I think there should be at least rules like in I2P. The rules are about what to be indexed by official indexer and accessible from official site.
This forces all “unethical” things to be underground. Penalty for violating rules is exclusion from registries, search engines and so on. “Black” things should not be advertised and be accessible only if one knows the link.
That would require somebody to know what is on the network. Not even the network knows what is on the network.
There are no rules. SAFE is outside the jurisdiction of any government, that is really the whole point. All that the network does is transfer meaningless gibberish from one place to another. They clients are the ones that assemble the gibberish… Goverments can do whatever they would like, but SAFE is intentioaly designed not to have handles for governments to pull.
In short, unless you ban transmission of random ones and zeros, you cannot stop SAFE.
It is designed to defeat the Great Firewall of China, and prevent oppression. It is Censorship proof, and I don’t think the developers are going to re-engineer censorship back in. They have more important tasks to tackle.
What is the very first page new users expected to see on the SafeNet?
Probably some “Welcome to SafeNet, new user.” home page with index of other apps and resources, search and so on.
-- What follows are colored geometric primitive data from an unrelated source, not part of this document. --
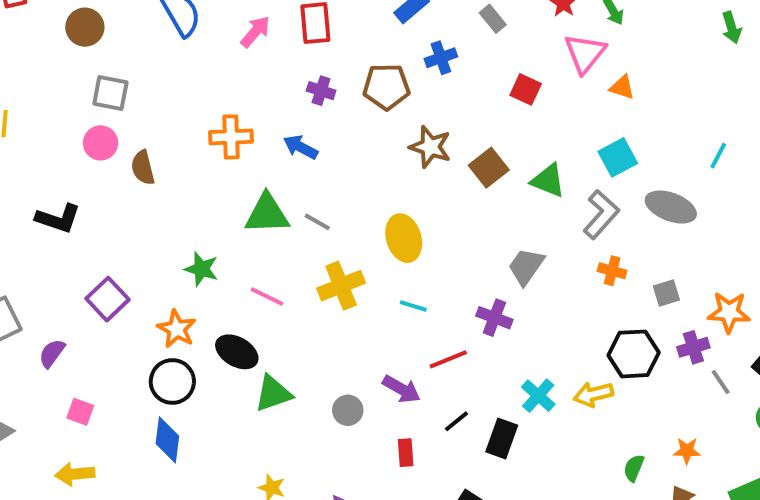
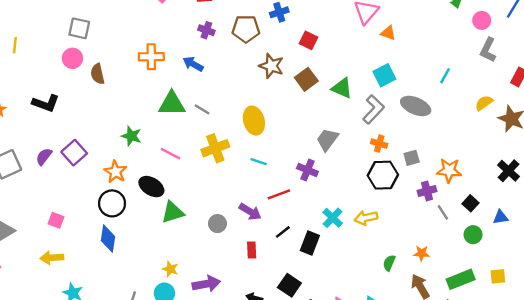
red square: (526, 89) -> (308, 40), moved
purple semicircle: (52, 353) -> (44, 157), moved
black hexagon: (634, 354) -> (383, 175), moved

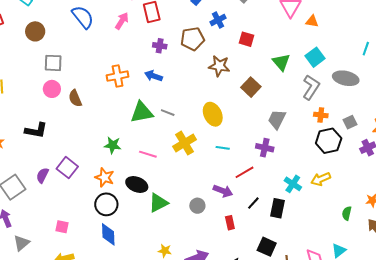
brown square: (306, 79) -> (251, 87), moved
green triangle: (342, 88) -> (281, 62), moved, turned 36

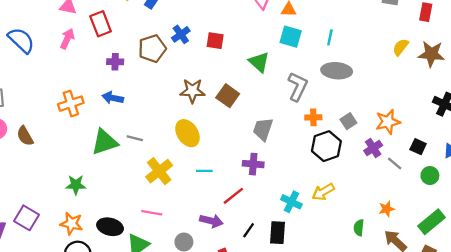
blue cross: (218, 20) -> (181, 34), moved
cyan line: (366, 49) -> (330, 37), moved
cyan square: (315, 57) -> (291, 37), moved, turned -30
brown star: (219, 66) -> (192, 91), moved
pink line: (148, 154) -> (152, 213), moved

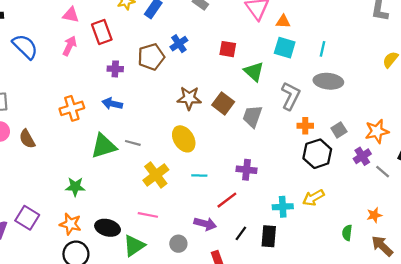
red square: (215, 41) -> (228, 49), moved
gray trapezoid: (263, 129) -> (252, 116), moved
cyan cross: (291, 202) -> (283, 207), turned -30

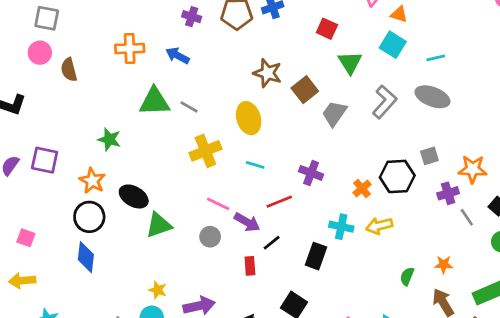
cyan line: (323, 49) -> (436, 58), turned 49
orange cross: (305, 126) -> (362, 189), moved, turned 35
pink line: (148, 215) -> (218, 204), moved
purple square: (27, 218) -> (45, 160), turned -35
black line: (241, 233) -> (272, 243), moved

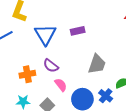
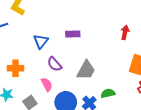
blue triangle: (45, 35) -> (41, 41), moved, size x0.7
purple semicircle: (51, 66) -> (55, 64), moved

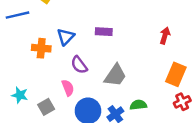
orange cross: (16, 68) -> (41, 48), moved

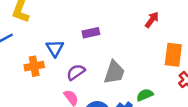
red arrow: (165, 36) -> (152, 20), turned 35
purple semicircle: (79, 65) -> (76, 72), turned 108

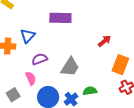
red arrow: (152, 20) -> (105, 41), moved
purple rectangle: (91, 33) -> (60, 18), moved, size x1.5

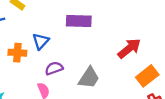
red arrow: (105, 41) -> (129, 48), size x1.5
orange rectangle: (120, 65) -> (147, 76), turned 30

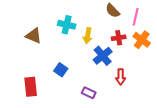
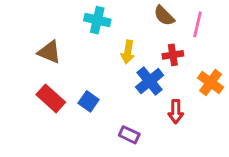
cyan cross: (67, 25) -> (97, 20), moved
orange cross: (142, 40) -> (211, 82), moved
red rectangle: (31, 87) -> (51, 98), moved, turned -42

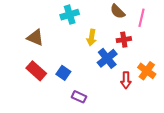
cyan cross: (97, 20) -> (70, 15), turned -30
orange cross: (211, 82) -> (147, 71), moved
purple rectangle: (129, 135) -> (79, 97), moved

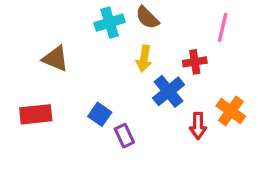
brown semicircle: (118, 11) -> (147, 18), moved
red rectangle: (36, 71) -> (36, 114), moved, turned -48
purple rectangle: (79, 97) -> (124, 136), moved, turned 40

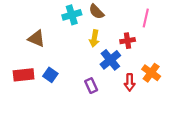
blue square: (100, 114) -> (50, 75), moved
purple rectangle: (124, 136) -> (91, 86), moved

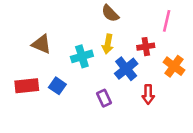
cyan cross: (72, 15) -> (82, 56), moved
orange cross: (151, 73) -> (174, 66), moved

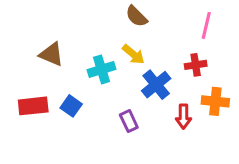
yellow arrow: (108, 44) -> (133, 54), turned -60
red cross: (146, 47) -> (196, 65), moved
orange cross: (174, 66) -> (215, 101), moved, turned -30

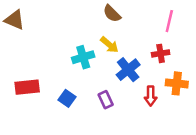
brown triangle: (51, 54) -> (15, 20), moved
blue square: (71, 106) -> (67, 98), moved

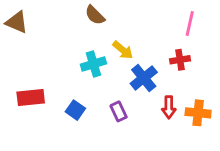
brown semicircle: (112, 14) -> (95, 15), moved
orange cross: (177, 83) -> (198, 113), moved

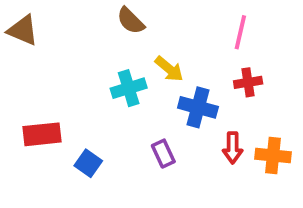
pink line: (190, 24) -> (240, 32), moved
blue cross: (144, 78) -> (198, 107), turned -36
blue square: (75, 110) -> (88, 163), moved

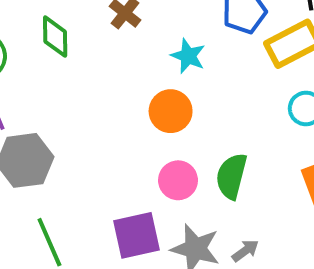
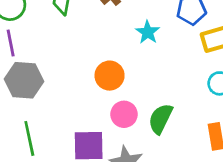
orange circle: (171, 111) -> (110, 76), moved

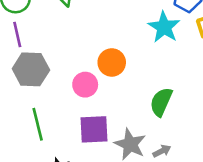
cyan star: (148, 32) -> (164, 27), moved, size x1.4
pink circle: (124, 114) -> (85, 85), moved

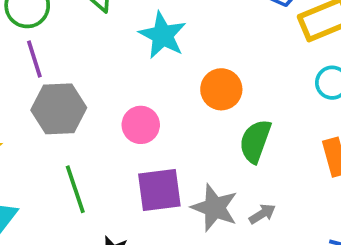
cyan star: (164, 27) -> (163, 35), moved
orange circle: (112, 62) -> (221, 89), moved

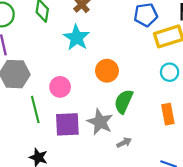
green line: (75, 189) -> (35, 109), moved
gray star: (215, 208) -> (100, 122), moved

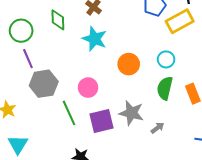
cyan circle: (170, 72) -> (166, 59), moved
green semicircle: (124, 101) -> (165, 88), moved

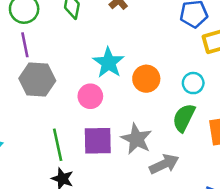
cyan star: (94, 39) -> (109, 63), moved
green line: (69, 113) -> (58, 145), moved
gray arrow: (157, 128) -> (164, 164), size x1.6

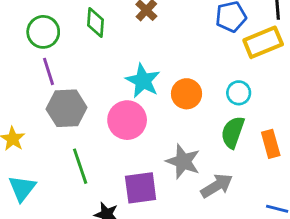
pink circle: (90, 96) -> (127, 120), size x1.4
purple square: (98, 141) -> (141, 188), moved
green line: (58, 145) -> (80, 166), moved

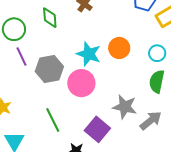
orange circle: (187, 94) -> (119, 48), moved
gray hexagon: (67, 108) -> (49, 69), moved
purple square: (141, 188) -> (97, 129), turned -35

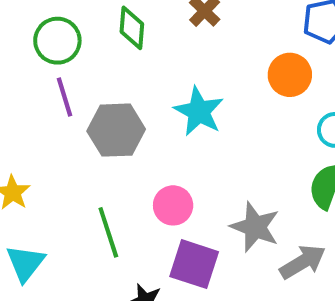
orange circle: (119, 48) -> (290, 75), moved
pink circle: (81, 83) -> (173, 205), moved, size x0.7
purple square: (97, 129) -> (194, 264), turned -30

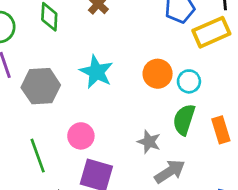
orange circle: (290, 75) -> (158, 74), moved
gray star: (255, 227) -> (149, 142), moved, size x0.7

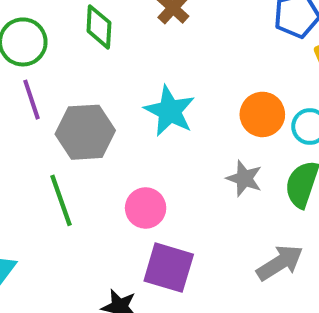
gray star: (149, 142) -> (244, 178), moved
green line: (38, 156) -> (61, 200), moved

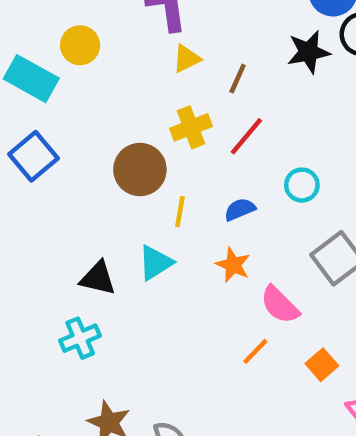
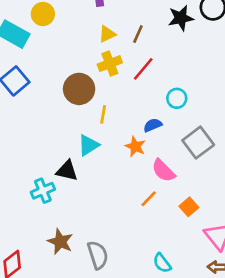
yellow triangle: (187, 59) -> (107, 34), moved
blue semicircle: (240, 209) -> (153, 125), moved
black triangle: (98, 278) -> (67, 171), moved

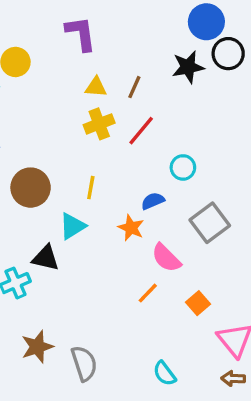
yellow triangle: (107, 34) -> (96, 87), turned 30
brown circle: (79, 89) -> (31, 188), moved
brown star: (60, 242) -> (37, 347), turned 30

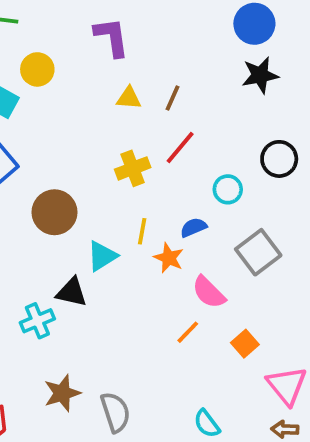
black circle: (228, 54) -> (279, 159), moved
black star: (188, 67) -> (260, 75), moved
yellow cross: (99, 124) -> (133, 168), moved
yellow line: (91, 188) -> (142, 231), moved

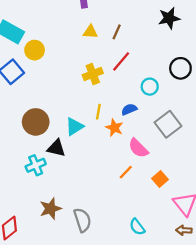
yellow circle: (37, 69) -> (35, 50), moved
brown circle: (54, 212) -> (36, 122), moved

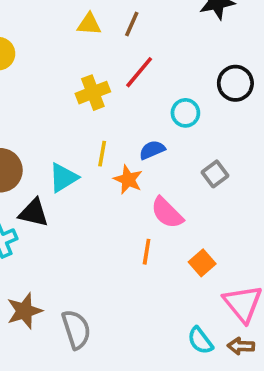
gray square: (168, 124) -> (215, 174), size x0.6
orange line: (126, 172) -> (147, 252), turned -35
cyan semicircle: (137, 227) -> (200, 341), moved

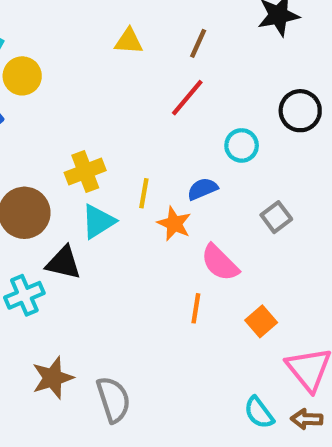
brown line: (132, 24) -> (198, 43), moved
yellow cross: (93, 93) -> (85, 172), moved

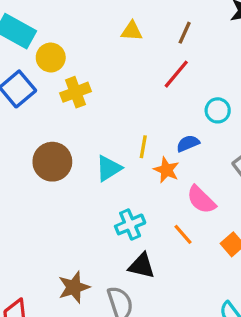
yellow cross: (85, 172) -> (75, 92), moved
black triangle: (63, 263) -> (142, 266), moved
cyan cross: (24, 295) -> (130, 224), moved
orange line: (196, 308) -> (183, 234), turned -50

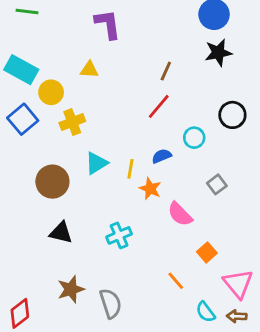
yellow triangle: (132, 31) -> (89, 70), moved
blue semicircle: (188, 143) -> (162, 156), moved
cyan triangle: (109, 168) -> (96, 163), moved
orange line: (183, 234) -> (176, 281), moved
black triangle: (142, 266) -> (61, 233), moved

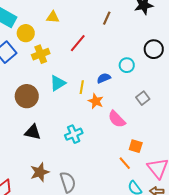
red line: (159, 106) -> (78, 43), moved
orange square: (207, 252) -> (136, 146), turned -32
orange line: (176, 281) -> (125, 163), moved

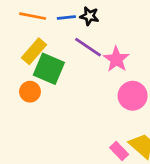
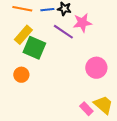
pink star: (116, 59) -> (82, 23), moved, turned 30
orange circle: (30, 92) -> (21, 75), moved

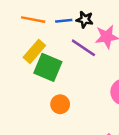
orange circle: (21, 75) -> (60, 104), moved

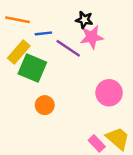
black star: (85, 20) -> (84, 20), moved
blue line: (64, 21) -> (43, 33), moved

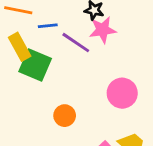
yellow rectangle: (19, 52) -> (20, 47), turned -70
orange circle: (45, 105) -> (65, 116), moved

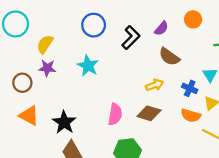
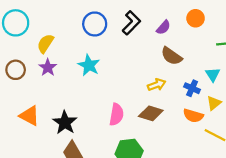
black L-shape: (131, 38) -> (131, 23), moved
purple star: (47, 68) -> (48, 68), turned 30
brown circle: (22, 83) -> (16, 70), moved

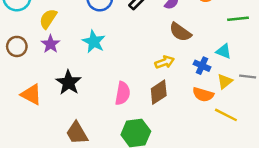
cyan triangle: (213, 74) -> (224, 51), turned -35
brown diamond: (151, 113) -> (159, 92), turned -50
black star: (65, 123) -> (69, 83), moved

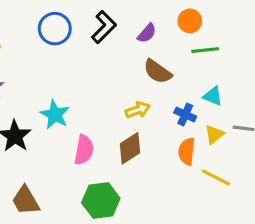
green line: (238, 19) -> (205, 50), moved
cyan star: (94, 42) -> (55, 115), moved
orange semicircle: (203, 95) -> (187, 151), turned 80

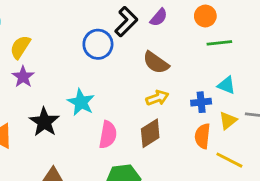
blue circle: (55, 29) -> (98, 44), moved
purple semicircle: (147, 33) -> (159, 17), moved
brown semicircle: (158, 72) -> (156, 63), moved
blue cross: (185, 115) -> (201, 102), turned -30

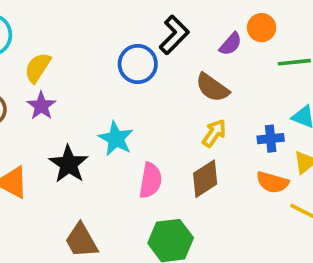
orange circle: (205, 16) -> (262, 28), moved
purple semicircle: (159, 17) -> (231, 44), moved
yellow arrow: (157, 98) -> (214, 133), turned -35
orange semicircle: (202, 136) -> (272, 182), turned -80

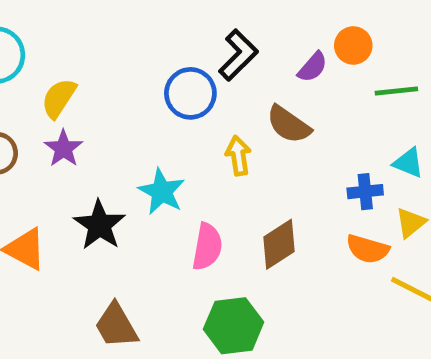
yellow arrow: (214, 133) -> (238, 156), moved, turned -44

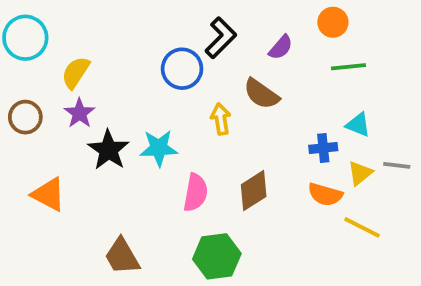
orange circle: (353, 45) -> (333, 22), moved
cyan star: (162, 192) -> (159, 148), turned -30
black star: (99, 225) -> (108, 150), moved

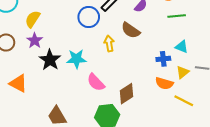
brown diamond: (254, 191) -> (126, 94), moved
pink semicircle: (196, 193) -> (96, 82), turned 126

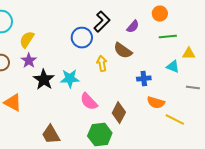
blue cross: (163, 59) -> (144, 79), moved
yellow triangle: (183, 72) -> (189, 54), moved, turned 40
brown diamond: (126, 94) -> (119, 113), turned -30

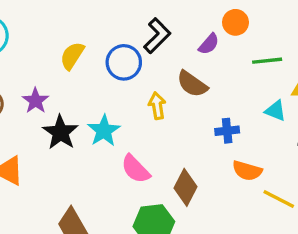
orange circle: (160, 14) -> (235, 22), moved
yellow semicircle: (27, 40) -> (72, 56), moved
cyan star: (70, 79) -> (104, 131), turned -30

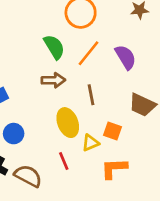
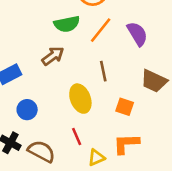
green semicircle: (54, 47) -> (67, 24), turned 110
brown arrow: (53, 80) -> (53, 56), moved, turned -35
yellow triangle: (90, 143) -> (96, 158), moved

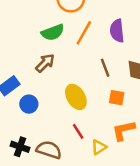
purple semicircle: (137, 34) -> (117, 31), turned -145
brown line: (103, 71) -> (105, 68), moved
blue circle: (27, 110) -> (29, 104), moved

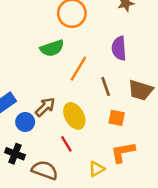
orange line: (84, 33) -> (78, 69), moved
brown arrow: (45, 63) -> (45, 107), moved
red line: (78, 131) -> (66, 144), moved
black cross: (20, 147) -> (15, 154), moved

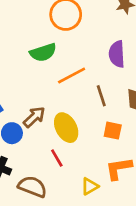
orange line: (78, 69) -> (72, 76), turned 30

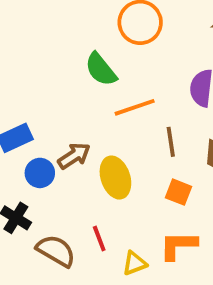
green semicircle: (43, 52) -> (101, 69), turned 60
red line: (57, 158) -> (99, 238), moved

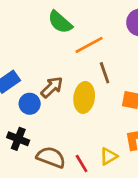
brown line: (171, 142) -> (105, 73), moved
yellow ellipse: (115, 178) -> (84, 97), turned 36
red line: (99, 238) -> (82, 164), moved

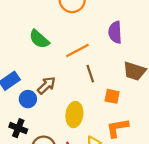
green semicircle: (60, 22) -> (39, 39), moved
yellow ellipse: (84, 97) -> (74, 115), moved

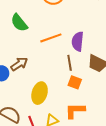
purple semicircle: (115, 32) -> (78, 41), moved
brown line: (90, 74) -> (70, 63), moved

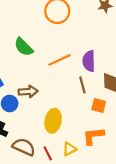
brown arrow: (19, 64) -> (28, 91), turned 36
orange square: (75, 82) -> (99, 105), moved

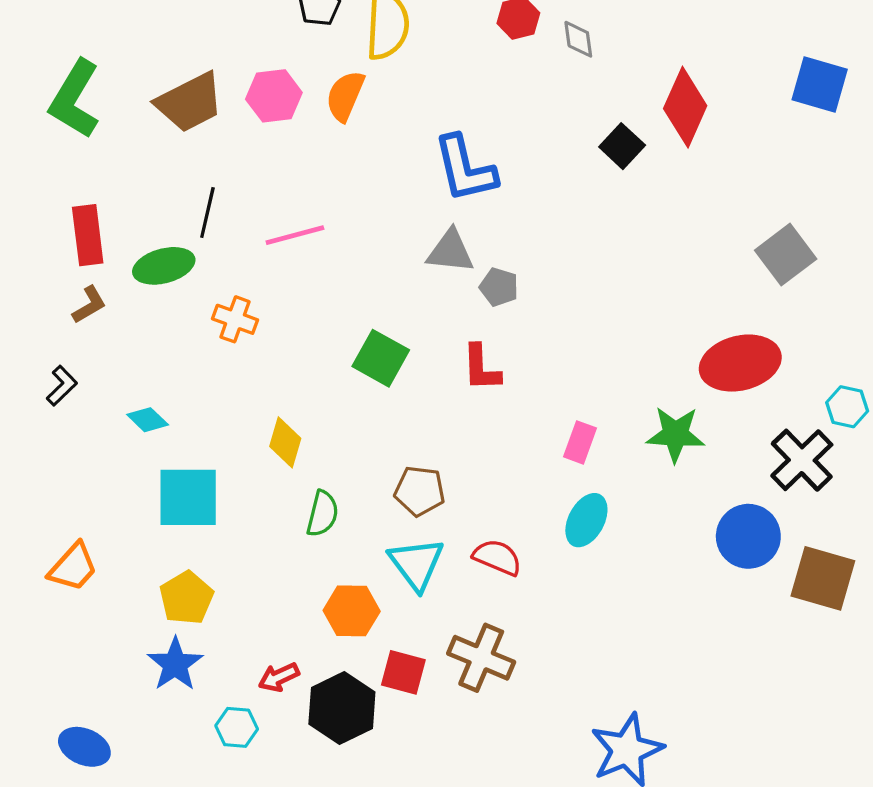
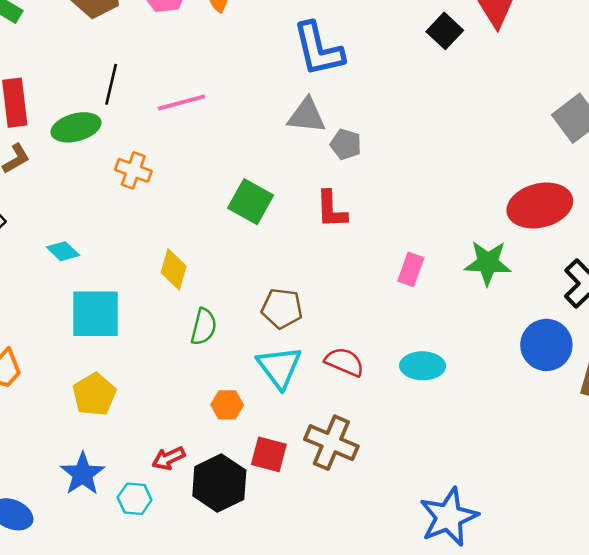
cyan ellipse: (586, 520) -> (423, 366), moved, turned 63
orange hexagon: (352, 611) -> (227, 405), size x0.7
blue star: (175, 664) -> (83, 474), moved

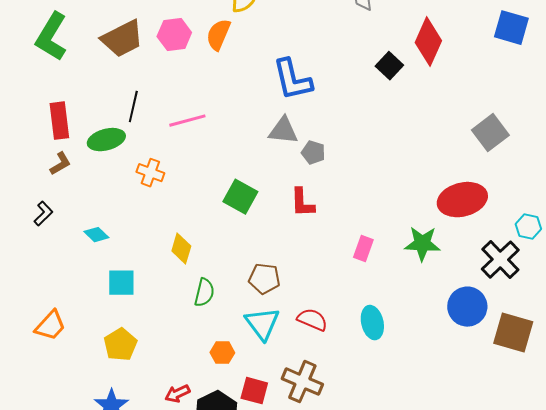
cyan square: (96, 314) -> (121, 283), size x0.7
cyan ellipse: (423, 366) -> (372, 323), turned 76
Users should be able to add links to their content there, but with a policy.
This first page is a “face” of SafeNet and it can obviously enfore content policy. “Bad” content can still be in the network, but not immediately advertised to new users.
Things new users should be able to immediately navigate to, official “SafeMaid-endorsed”, should be free from disrupting content.
And there will be no ‘SAFEnet’ organization to decide what to endorse or not. SAFEnet will be a distributed decentralized software program, like Bitcoin or Bittorrent. It will be run by everyone and by nobody, with no central control…
If there where centralized control it would inevitably be corrupted, thus the software is built without. There will be no servers to raid, nobody to arrest, nobody who can bring the system down. Once it is in the wild it will be a wild beast…
Nothing to stop you from creating your own portal though – If you want to build it, go for it… It will be a layer on top of SAFE though – optional, and not built into the core protocol
If you think there should be a traffic cop to judge what is good and appropriate, you are welcome to be one and acquire subscribers who will access the network only to data you have pre-judged. I’m certain there will be access to many such services. Those that provide what people want, will prosper.
It will really depend which app you use. We are providing the launcher which will login to an apps screen on your local computer. From there you will launch drives, web pages etc. even run traditional apps across the SAFE network. One app would be a dropbox type thing where you would see a drive, plus wallet and messaging.